"I have heard it?" repeated Leonhard, interrogatively.
"Sister Benigna—"
"What is it, sir?" exclaimed Leonhard, starting to his feet.
"She has gone home."
"Good God!" exclaimed Leonhard. "Do you mean to say that she is dead?"
"We call it going home," answered Loretz.
"But gone home! When, why, how did she go?"
"It shocks you," said Loretz, finding perhaps not a little satisfaction in seeing this stranger so moved. He had himself been so horrified by Benigna's silent, unlooked-for departure, and to be shocked and horrified by death was so undesirable and so fought against among good Moravians, that Leonhard's emotion, and much more than emotion, seemed a real solace for the moment. "We don't know how it was," he continued. "My daughter was to go to practice the music with her in the hall after school, and when she went into the school-room she found Sister Benigna sitting at her desk with The Messiah open. But she was gone. We had in Doctor Hummel, and he says it was the heart.

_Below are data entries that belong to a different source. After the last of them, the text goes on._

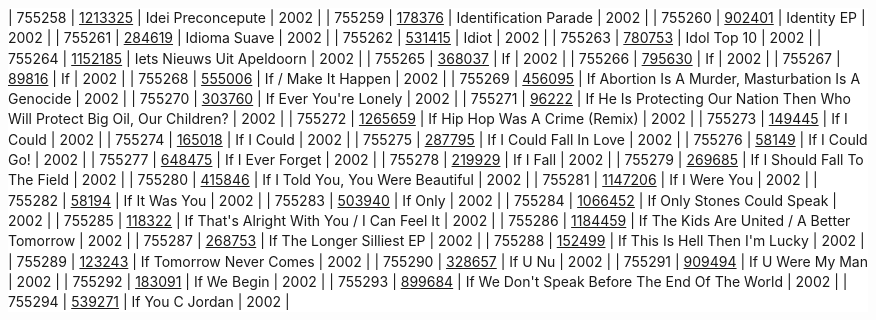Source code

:| 755258 | [1213325](https://www.discogs.com/master/1213325) | Idei Preconcepute | 2002 |
| 755259 | [178376](https://www.discogs.com/master/178376) | Identification Parade | 2002 |
| 755260 | [902401](https://www.discogs.com/master/902401) | Identity EP | 2002 |
| 755261 | [284619](https://www.discogs.com/master/284619) | Idioma Suave | 2002 |
| 755262 | [531415](https://www.discogs.com/master/531415) | Idiot | 2002 |
| 755263 | [780753](https://www.discogs.com/master/780753) | Idol Top 10 | 2002 |
| 755264 | [1152185](https://www.discogs.com/master/1152185) | Iets Nieuws Uit Apeldoorn | 2002 |
| 755265 | [368037](https://www.discogs.com/master/368037) | If | 2002 |
| 755266 | [795630](https://www.discogs.com/master/795630) | If | 2002 |
| 755267 | [89816](https://www.discogs.com/master/89816) | If | 2002 |
| 755268 | [555006](https://www.discogs.com/master/555006) | If / Make It Happen | 2002 |
| 755269 | [456095](https://www.discogs.com/master/456095) | If Abortion Is A Murder, Masturbation Is A Genocide | 2002 |
| 755270 | [303760](https://www.discogs.com/master/303760) | If Ever You're Lonely | 2002 |
| 755271 | [96222](https://www.discogs.com/master/96222) | If He Is Protecting Our Nation Then Who Will Protect Big Oil, Our Children? | 2002 |
| 755272 | [1265659](https://www.discogs.com/master/1265659) | If Hip Hop Was A Crime (Remix) | 2002 |
| 755273 | [149445](https://www.discogs.com/master/149445) | If I Could | 2002 |
| 755274 | [165018](https://www.discogs.com/master/165018) | If I Could | 2002 |
| 755275 | [287795](https://www.discogs.com/master/287795) | If I Could Fall In Love | 2002 |
| 755276 | [58149](https://www.discogs.com/master/58149) | If I Could Go! | 2002 |
| 755277 | [648475](https://www.discogs.com/master/648475) | If I Ever Forget | 2002 |
| 755278 | [219929](https://www.discogs.com/master/219929) | If I Fall | 2002 |
| 755279 | [269685](https://www.discogs.com/master/269685) | If I Should Fall To The Field | 2002 |
| 755280 | [415846](https://www.discogs.com/master/415846) | If I Told You, You Were Beautiful | 2002 |
| 755281 | [1147206](https://www.discogs.com/master/1147206) | If I Were You | 2002 |
| 755282 | [58194](https://www.discogs.com/master/58194) | If It Was You | 2002 |
| 755283 | [503940](https://www.discogs.com/master/503940) | If Only | 2002 |
| 755284 | [1066452](https://www.discogs.com/master/1066452) | If Only Stones Could Speak | 2002 |
| 755285 | [118322](https://www.discogs.com/master/118322) | If That's Alright With You / I Can Feel It | 2002 |
| 755286 | [1184459](https://www.discogs.com/master/1184459) | If The Kids Are United / A Better Tomorrow | 2002 |
| 755287 | [268753](https://www.discogs.com/master/268753) | If The Longer Silliest EP | 2002 |
| 755288 | [152499](https://www.discogs.com/master/152499) | If This Is Hell Then I'm Lucky | 2002 |
| 755289 | [123243](https://www.discogs.com/master/123243) | If Tomorrow Never Comes | 2002 |
| 755290 | [328657](https://www.discogs.com/master/328657) | If U Nu | 2002 |
| 755291 | [909494](https://www.discogs.com/master/909494) | If U Were My Man | 2002 |
| 755292 | [183091](https://www.discogs.com/master/183091) | If We Begin | 2002 |
| 755293 | [899684](https://www.discogs.com/master/899684) | If We Don't Speak Before The End Of The World | 2002 |
| 755294 | [539271](https://www.discogs.com/master/539271) | If You C Jordan | 2002 |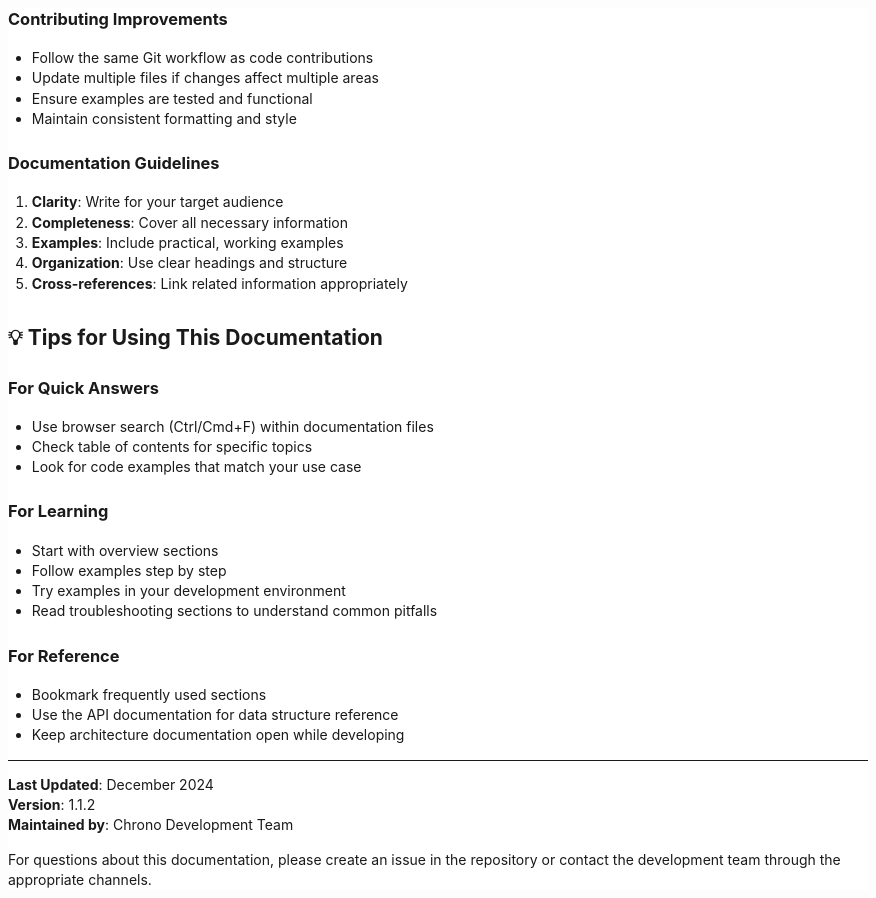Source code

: ### Contributing Improvements
- Follow the same Git workflow as code contributions
- Update multiple files if changes affect multiple areas
- Ensure examples are tested and functional
- Maintain consistent formatting and style

### Documentation Guidelines
1. **Clarity**: Write for your target audience
2. **Completeness**: Cover all necessary information
3. **Examples**: Include practical, working examples
4. **Organization**: Use clear headings and structure
5. **Cross-references**: Link related information appropriately

## 💡 Tips for Using This Documentation

### For Quick Answers
- Use browser search (Ctrl/Cmd+F) within documentation files
- Check table of contents for specific topics
- Look for code examples that match your use case

### For Learning
- Start with overview sections
- Follow examples step by step
- Try examples in your development environment
- Read troubleshooting sections to understand common pitfalls

### For Reference
- Bookmark frequently used sections
- Use the API documentation for data structure reference
- Keep architecture documentation open while developing

---

**Last Updated**: December 2024  
**Version**: 1.1.2  
**Maintained by**: Chrono Development Team

For questions about this documentation, please create an issue in the repository or contact the development team through the appropriate channels.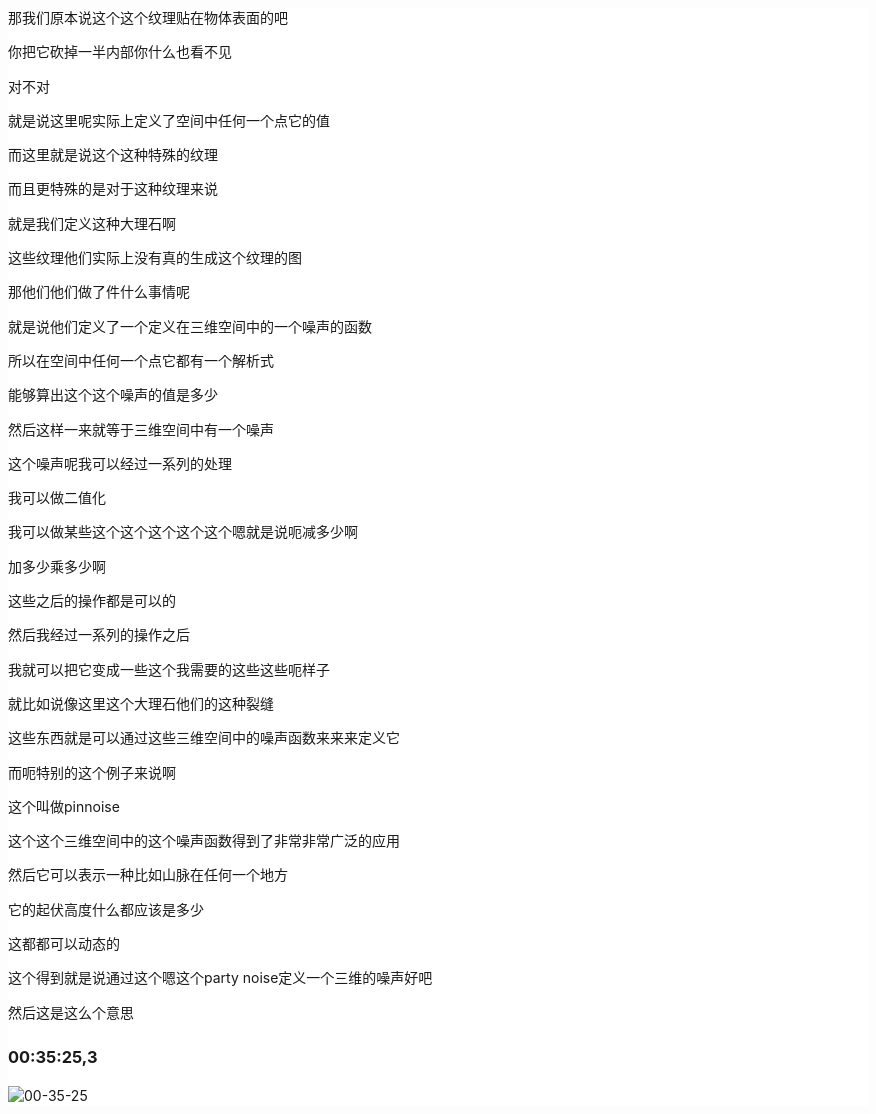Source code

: 那我们原本说这个这个纹理贴在物体表面的吧

你把它砍掉一半内部你什么也看不见

对不对

就是说这里呢实际上定义了空间中任何一个点它的值

而这里就是说这个这种特殊的纹理

而且更特殊的是对于这种纹理来说

就是我们定义这种大理石啊

这些纹理他们实际上没有真的生成这个纹理的图

那他们他们做了件什么事情呢

就是说他们定义了一个定义在三维空间中的一个噪声的函数

所以在空间中任何一个点它都有一个解析式

能够算出这个这个噪声的值是多少

然后这样一来就等于三维空间中有一个噪声

这个噪声呢我可以经过一系列的处理

我可以做二值化

我可以做某些这个这个这个这个这个嗯就是说呃减多少啊

加多少乘多少啊

这些之后的操作都是可以的

然后我经过一系列的操作之后

我就可以把它变成一些这个我需要的这些这些呃样子

就比如说像这里这个大理石他们的这种裂缝

这些东西就是可以通过这些三维空间中的噪声函数来来来定义它

而呃特别的这个例子来说啊

这个叫做pinnoise

这个这个三维空间中的这个噪声函数得到了非常非常广泛的应用

然后它可以表示一种比如山脉在任何一个地方

它的起伏高度什么都应该是多少

这都都可以动态的

这个得到就是说通过这个嗯这个party noise定义一个三维的噪声好吧

然后这是这么个意思


### 00:35:25,3

![00-35-25](tmp/00-35-25.jpg)
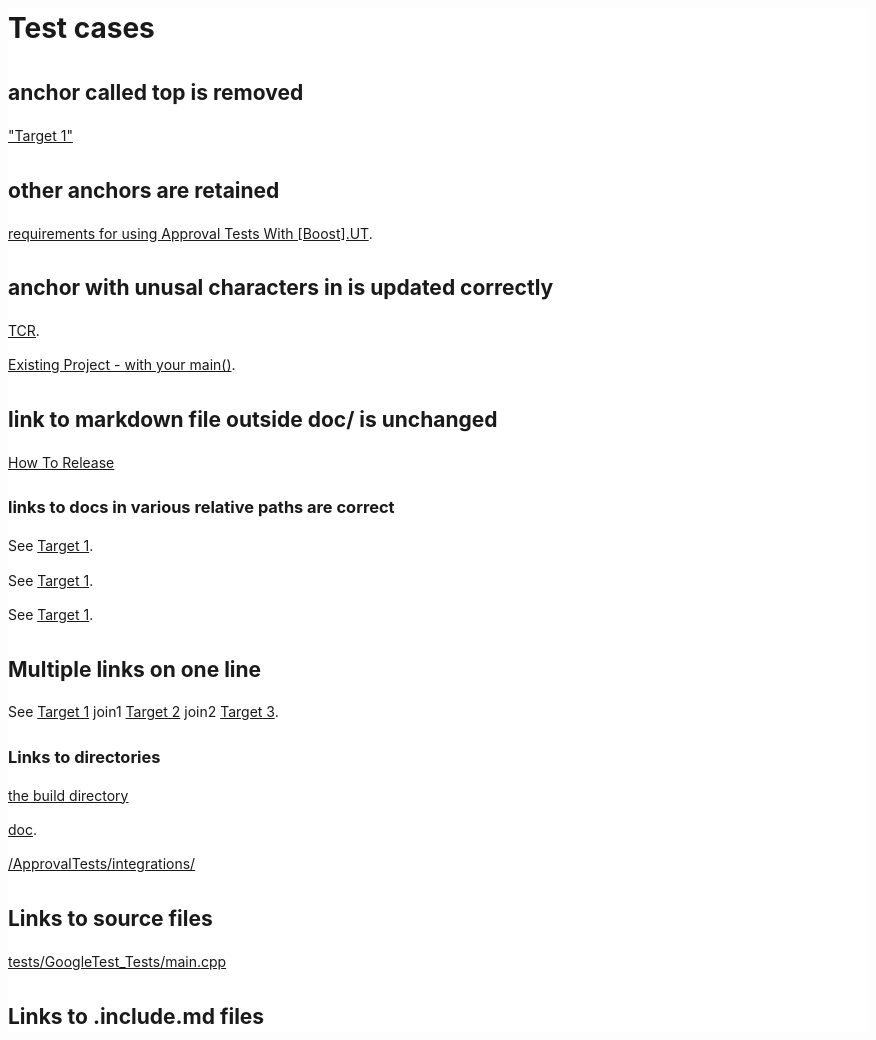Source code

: # Test cases



## anchor called top is removed

["Target 1"](DisposableObjects.html)

## other anchors are retained

[requirements for using Approval Tests With \[Boost\].UT](UsingUT.html#requirements).

## anchor with unusal characters in is updated correctly

[TCR](Glossary.html#test-commit-revert-tcr).

[Existing Project - with your main()](UsingCatch.html#existing-project-with-your-main).

## link to markdown file outside doc/ is unchanged

[How To Release](https://github.com/approvals/ApprovalTests.cpp/blob/master/build/HowToRelease.md#top)

### links to docs in various relative paths are correct

See [Target 1](subdir1/Doc1.html#target1).

See [Target 1](subdir/Doc1.html#target1).

See [Target 1](Doc1.html#target1).

## Multiple links on one line

See [Target 1](Doc1.html#target1) join1 [Target 2](Doc2.html#target3) join2 [Target 3](Doc3.html#target3).

### Links to directories

[the build directory](https://github.com/approvals/ApprovalTests.cpp/tree/master/build)

[doc](https://github.com/approvals/ApprovalTests.cpp/tree/master/doc).

[/ApprovalTests/integrations/](https://github.com/approvals/ApprovalTests.cpp/tree/master/ApprovalTests/integrations)

## Links to source files

[tests/GoogleTest_Tests/main.cpp](https://github.com/approvals/ApprovalTests.cpp/blob/master/tests/GoogleTest_Tests/main.cpp)

## Links to .include.md files
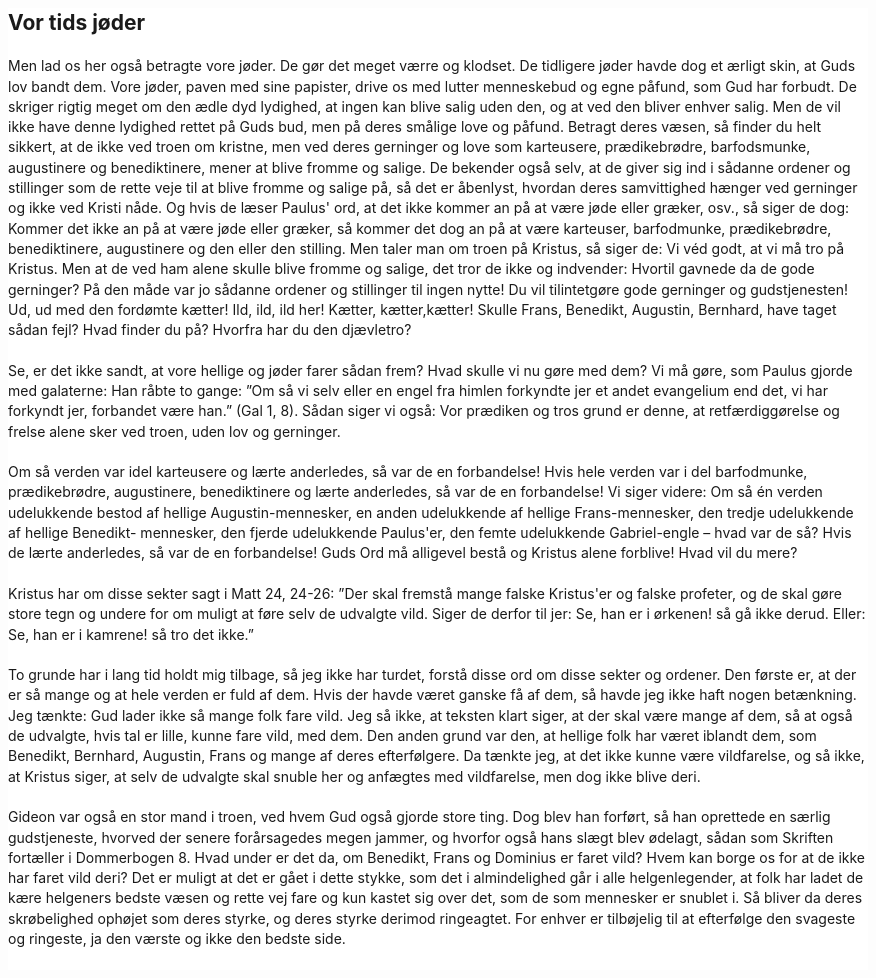 ## Vor tids jøder
Men lad os her også betragte vore jøder. De gør det meget værre og klodset. De tidligere jøder havde dog et ærligt skin, at Guds lov bandt dem. Vore jøder, paven med sine papister, drive os med lutter menneskebud og egne påfund, som Gud har forbudt. De skriger rigtig meget om den ædle dyd lydighed, at ingen kan blive salig uden den, og at ved den bliver enhver salig. Men de vil ikke have denne lydighed rettet på Guds bud, men på deres smålige love og påfund. Betragt deres væsen, så finder du helt sikkert, at de ikke ved troen om kristne, men ved deres gerninger og love som karteusere, prædikebrødre, barfodsmunke, augustinere og benediktinere, mener at blive fromme og salige. De bekender også selv, at de giver sig ind i sådanne ordener og stillinger som de rette veje til at blive fromme og salige på, så det er åbenlyst, hvordan deres samvittighed hænger ved gerninger og ikke ved Kristi nåde. Og hvis de læser Paulus' ord, at det ikke kommer an på at være jøde eller græker, osv., så siger de dog: Kommer det ikke an på at være jøde eller græker, så kommer det dog an på at være karteuser, barfodmunke, prædikebrødre, benediktinere, augustinere og den eller den stilling. Men taler man om troen på Kristus, så siger de: Vi  véd godt, at vi må tro på Kristus. Men at de ved ham alene skulle blive fromme og salige, det tror de ikke og indvender: Hvortil gavnede da de gode gerninger? På den måde var jo sådanne ordener og stillinger til ingen nytte! Du vil tilintetgøre gode gerninger og gudstjenesten! Ud, ud med den fordømte kætter! Ild, ild, ild her! Kætter, kætter,kætter! Skulle Frans, Benedikt, Augustin, Bernhard, have taget sådan fejl? Hvad finder du på? Hvorfra har du den djævletro?  
&nbsp;  
Se, er det ikke sandt, at vore hellige og jøder farer sådan frem? Hvad skulle vi nu gøre med dem? Vi må gøre, som Paulus gjorde med galaterne: Han råbte to gange: ”Om så vi selv eller en engel fra himlen forkyndte jer et andet evangelium end det, vi har forkyndt jer, forbandet være han.” (Gal 1, 8). Sådan siger vi også: Vor prædiken og tros grund er denne, at retfærdiggørelse og frelse alene sker ved troen, uden lov og gerninger.  
&nbsp;  
Om så verden var idel karteusere og lærte anderledes, så var de en forbandelse! Hvis hele verden var i del barfodmunke, prædikebrødre, augustinere, benediktinere og lærte anderledes, så var de en forbandelse! Vi siger videre: Om så én verden udelukkende bestod af hellige Augustin-mennesker, en anden udelukkende af hellige Frans-mennesker, den tredje udelukkende af hellige Benedikt- mennesker, den fjerde udelukkende Paulus'er, den femte udelukkende Gabriel-engle – hvad var de så? Hvis de lærte anderledes, så var de en forbandelse! Guds Ord må alligevel bestå og Kristus alene forblive! Hvad vil du mere?  
&nbsp;  
Kristus har om disse sekter sagt i Matt 24, 24-26: ”Der skal fremstå mange falske Kristus'er og falske profeter, og de skal gøre store tegn og undere for om muligt at føre selv de udvalgte vild. Siger de derfor til jer: Se, han er i ørkenen! så gå ikke derud. Eller: Se, han er i kamrene! så tro det ikke.”  
&nbsp;  
To grunde har i lang tid holdt mig tilbage, så jeg ikke har turdet, forstå disse ord om disse sekter og ordener. Den første er, at der er så mange og at hele verden er fuld af dem. Hvis der havde været ganske få af dem, så havde jeg ikke haft nogen betænkning. Jeg tænkte: Gud lader ikke så mange folk fare vild. Jeg så ikke, at teksten klart siger, at der skal være mange af dem, så at også de udvalgte, hvis tal er lille, kunne fare vild, med dem. Den anden grund var den, at hellige folk har været iblandt dem, som Benedikt, Bernhard, Augustin, Frans og mange af deres efterfølgere. Da tænkte jeg, at det ikke kunne være vildfarelse, og så ikke, at Kristus siger, at selv de udvalgte skal snuble her og anfægtes med vildfarelse, men dog ikke blive deri.  
&nbsp;  
Gideon var også en stor mand i troen, ved hvem Gud også gjorde store ting. Dog blev han forført, så han oprettede en særlig gudstjeneste, hvorved der senere forårsagedes megen jammer, og hvorfor også hans slægt blev ødelagt, sådan som Skriften fortæller i Dommerbogen 8. Hvad under er det da, om Benedikt, Frans og Dominius er faret vild? Hvem kan borge os for at de ikke har faret vild deri? Det er muligt at det er gået i dette stykke, som det i almindelighed går i alle helgenlegender, at folk har ladet de kære helgeners bedste væsen og rette vej fare og kun kastet sig over det, som de som mennesker er snublet i. Så bliver da deres skrøbelighed ophøjet som deres styrke, og deres styrke derimod ringeagtet. For enhver er tilbøjelig til at efterfølge den svageste og ringeste, ja den værste og ikke den bedste side.  
&nbsp;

He has thought, he says, for a year or so, that there must be some feeble action of the valves. She went to him a twelvemonth since about it, and he told her his opinion; but he told her she might live fifty years yet, though she might go any day. She never mentioned it to us. But Hummel says when he told her she said it was good news. Yet, sir, you never saw a happier creature. You saw her last night and this morning. Well, sir, that's a fair sample—busy all the time, and happy as happy."
"But are you sure that nothing could be done for her?" exclaimed Leonhard, to whom the quiet and calm into which Loretz had talked himself was anything but composing.
"Perfectly sure. If you should look at her once you would see. But I must go back to my women. Will you make yourself at home within? We shall all be back in an hour or so."